EXCERPT PROVIDED
This week marks the three year anniversary of my blogged Confessions.  When I began sharing my thoughts in 2016, I had no plan, imagination, or notion I would still be doing so three years later or any clue all of the twists, turns, bumps, hills, and surprises which lay ahead.  I never truly intended to take the path I have now followed and never imagined I would oppose and disagree with so much I once held dear.  I labeled myself a churchboy as the most accurate description of the life I lived and was leaving behind: a life of performance, a life of striving to achieve a standard often unspoken yet expected, a life of constantly comparing myself to others to ensure my efforts exceeded any they may put forth to please God.  The churchboy moniker was not intended to identify one who attends church, to me it was simply a name to identify what I had become . . . a modern day religious expert concerned more with complying to rules and traditions rather than living with a humble and loving heart.   Last year at this time, I took time to expound on my definition in What Is A Churchboy?  This year I want to take a look at a different part of the blog title.

WORK REQUEST 1
Answer these about the churchboy blog post:
(a) In what year did the writer start sharing these thoughts?
(b) What was the title of last year's post that explained the writer's definition?
(c) What anniversary does this week mark?
WORK REQUEST 2
Go on with the churchboy blog post, picking up right after its final sentence, in one paragraph.
The material that follows has no connection to the churchboy blog post.

RECORD EXTRACTS
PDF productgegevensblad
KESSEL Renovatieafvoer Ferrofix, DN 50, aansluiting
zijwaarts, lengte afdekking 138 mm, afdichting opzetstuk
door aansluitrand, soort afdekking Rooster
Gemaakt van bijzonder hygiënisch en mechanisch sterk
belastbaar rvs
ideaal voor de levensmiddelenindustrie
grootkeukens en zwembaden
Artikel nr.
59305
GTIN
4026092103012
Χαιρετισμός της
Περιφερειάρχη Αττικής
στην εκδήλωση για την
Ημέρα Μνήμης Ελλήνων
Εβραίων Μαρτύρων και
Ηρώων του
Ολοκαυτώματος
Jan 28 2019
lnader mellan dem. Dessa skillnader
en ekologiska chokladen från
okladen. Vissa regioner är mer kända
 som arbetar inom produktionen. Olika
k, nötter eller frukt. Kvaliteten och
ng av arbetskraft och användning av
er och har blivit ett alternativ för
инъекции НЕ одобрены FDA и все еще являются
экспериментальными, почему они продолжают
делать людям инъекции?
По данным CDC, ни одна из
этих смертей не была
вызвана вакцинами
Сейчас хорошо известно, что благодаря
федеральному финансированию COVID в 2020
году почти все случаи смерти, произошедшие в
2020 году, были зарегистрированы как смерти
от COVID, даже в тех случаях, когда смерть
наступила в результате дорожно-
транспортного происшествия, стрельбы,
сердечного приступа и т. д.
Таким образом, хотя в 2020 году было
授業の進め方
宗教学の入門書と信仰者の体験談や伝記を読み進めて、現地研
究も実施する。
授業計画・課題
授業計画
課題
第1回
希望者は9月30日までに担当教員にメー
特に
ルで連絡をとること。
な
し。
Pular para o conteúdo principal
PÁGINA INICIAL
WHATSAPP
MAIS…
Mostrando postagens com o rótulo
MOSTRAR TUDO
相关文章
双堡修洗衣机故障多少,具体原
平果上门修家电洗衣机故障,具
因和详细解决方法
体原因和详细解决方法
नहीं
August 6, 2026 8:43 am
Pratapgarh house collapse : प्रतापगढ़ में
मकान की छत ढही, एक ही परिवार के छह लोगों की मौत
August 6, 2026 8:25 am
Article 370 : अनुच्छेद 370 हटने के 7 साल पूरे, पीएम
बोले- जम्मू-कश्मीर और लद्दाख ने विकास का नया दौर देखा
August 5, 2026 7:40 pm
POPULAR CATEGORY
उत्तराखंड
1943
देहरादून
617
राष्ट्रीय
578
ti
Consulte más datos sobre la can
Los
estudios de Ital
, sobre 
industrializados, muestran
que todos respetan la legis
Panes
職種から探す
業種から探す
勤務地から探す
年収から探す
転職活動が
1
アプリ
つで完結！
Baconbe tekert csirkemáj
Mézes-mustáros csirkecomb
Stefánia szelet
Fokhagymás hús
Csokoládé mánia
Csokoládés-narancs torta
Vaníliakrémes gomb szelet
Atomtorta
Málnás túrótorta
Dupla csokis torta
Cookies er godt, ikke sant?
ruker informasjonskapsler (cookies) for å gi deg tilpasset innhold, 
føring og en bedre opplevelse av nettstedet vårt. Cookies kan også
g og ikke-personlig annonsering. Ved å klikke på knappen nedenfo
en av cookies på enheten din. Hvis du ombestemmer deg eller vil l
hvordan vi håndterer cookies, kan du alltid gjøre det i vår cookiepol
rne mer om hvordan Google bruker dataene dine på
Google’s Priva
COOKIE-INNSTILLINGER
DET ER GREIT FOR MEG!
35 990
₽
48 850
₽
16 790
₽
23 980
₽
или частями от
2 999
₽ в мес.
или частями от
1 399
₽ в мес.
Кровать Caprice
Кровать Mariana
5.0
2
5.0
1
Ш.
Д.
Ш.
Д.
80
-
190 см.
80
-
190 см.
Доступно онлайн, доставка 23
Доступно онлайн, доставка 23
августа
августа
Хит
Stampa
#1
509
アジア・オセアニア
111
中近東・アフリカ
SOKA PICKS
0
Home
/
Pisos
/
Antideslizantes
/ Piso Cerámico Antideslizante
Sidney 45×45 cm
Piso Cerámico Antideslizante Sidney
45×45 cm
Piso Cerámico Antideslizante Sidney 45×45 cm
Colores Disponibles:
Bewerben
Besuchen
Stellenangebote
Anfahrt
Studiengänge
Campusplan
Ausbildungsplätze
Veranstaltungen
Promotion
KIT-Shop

RESPONSE AREA 1
(a) 2016
(b) What Is A Churchboy?
(c) The three year anniversary of the writer's blogged Confessions

RESPONSE AREA 2
Capture

I’ve often heard those who have overcome addictions refer to themselves as a recovering addict.  Even when interviewed after they’ve been clean or sober for twenty, thirty years or even longer, many still use the term.  Per the definition above from Merriam-Webster, recovering is being in the process of overcoming a disorder or shortcoming.  Does this mean they are still fighting the sames urges, battles, and temptations just as strongly as they once were?  Is it indicative of a lack of growth or progress in their battle to put their demons behind them?  Quite the contrary.  They are not living in a defeated or pessimistic state of mind.  It’s a point of humility, a reminder of who they once were, where they came from, the hills they’ve climbed and the valleys they’ve walked.  It keeps the awareness alive in their mind of the possibility of slipping back into addiction and serves as a connecting point to others battling the same addictions which once held them captive.  The term recovering sums up in a word the oft quoted phrase, “There but for the grace of God goes I.”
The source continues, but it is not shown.